Sekretaris Daerah Provinsi Kalimantan Barat, Harisson, mengatakan Pemprov Kalbar pada prinsipnya mendukung usulan pembentukan desa baru yang datang dari daerah. Namun, dukungan tersebut tetap harus mengikuti ketentuan yang berlaku, termasuk kesiapan administrasi, kelembagaan, dan arah pembangunan desa ke depan.

Menurut Harisson, berdasarkan laporan Dinas Pemberdayaan Masyarakat dan Desa Provinsi Kalimantan Barat, terdapat 50 desa yang diusulkan untuk ditata pada tahun 2026. Penataan itu tidak hanya dimaknai sebagai pemekaran wilayah administratif, tetapi juga sebagai upaya mendekatkan pelayanan kepada masyarakat.

Pemekaran Tidak Boleh Hanya Mengejar Dana Desa

Harisson mengingatkan agar pembentukan desa baru tidak dilihat semata-mata sebagai cara untuk mendapatkan alokasi dana desa. Ia menilai, pemekaran desa harus memiliki dasar yang lebih kuat, yakni kebutuhan pelayanan, kemampuan tata kelola, serta potensi ekonomi yang dapat dikembangkan.

Ia menekankan bahwa desa baru harus mampu berdiri dengan perencanaan yang jelas. Pemerintah desa juga diminta tidak bergantung sepenuhnya pada transfer anggaran dari pemerintah pusat maupun daerah, terlebih di tengah adanya penyesuaian kebijakan fiskal nasional.

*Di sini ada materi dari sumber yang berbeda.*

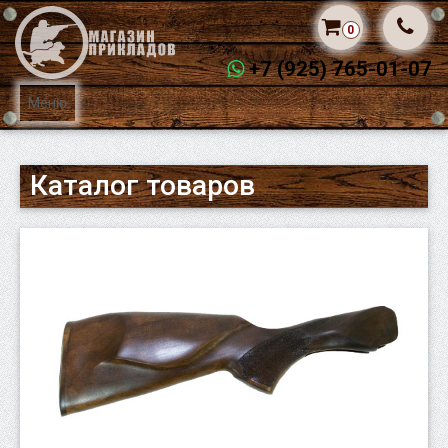
0
+7 (925) 765-01-07
Меню
Каталог товаров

Karena itu, setiap desa yang masuk dalam rencana penataan diharapkan sudah memiliki gambaran pembangunan jangka panjang. Potensi sumber daya alam, sektor ekonomi lokal, hingga kesiapan sumber daya manusia perlu disiapkan sejak awal agar desa hasil pemekaran tidak hanya terbentuk secara administratif.

Desa Baru Didorong Punya Arah Ekonomi

Pemprov Kalbar menilai desa yang dimekarkan harus mampu menjadi penggerak pembangunan di wilayahnya. Desa baru diharapkan dapat mengelola potensi lokal, membangun infrastruktur dasar, menciptakan kegiatan ekonomi produktif, dan meningkatkan kesejahteraan masyarakat.

Selain penataan desa baru, Pemprov Kalbar juga menyoroti pentingnya peningkatan status desa berdasarkan Indeks Desa. Desa yang masih berstatus berkembang didorong naik menjadi desa maju, bahkan desa mandiri, melalui penguatan tata kelola dan pemanfaatan potensi lokal secara lebih terarah.

Dengan penataan yang matang, pembentukan 50 desa baru di Kalimantan Barat diharapkan tidak menjadi beban baru bagi pemerintah daerah. Sebaliknya, desa-desa tersebut diharapkan mampu mempercepat pelayanan, memperluas akses pembangunan, dan memberi manfaat langsung bagi masyarakat pedesaan.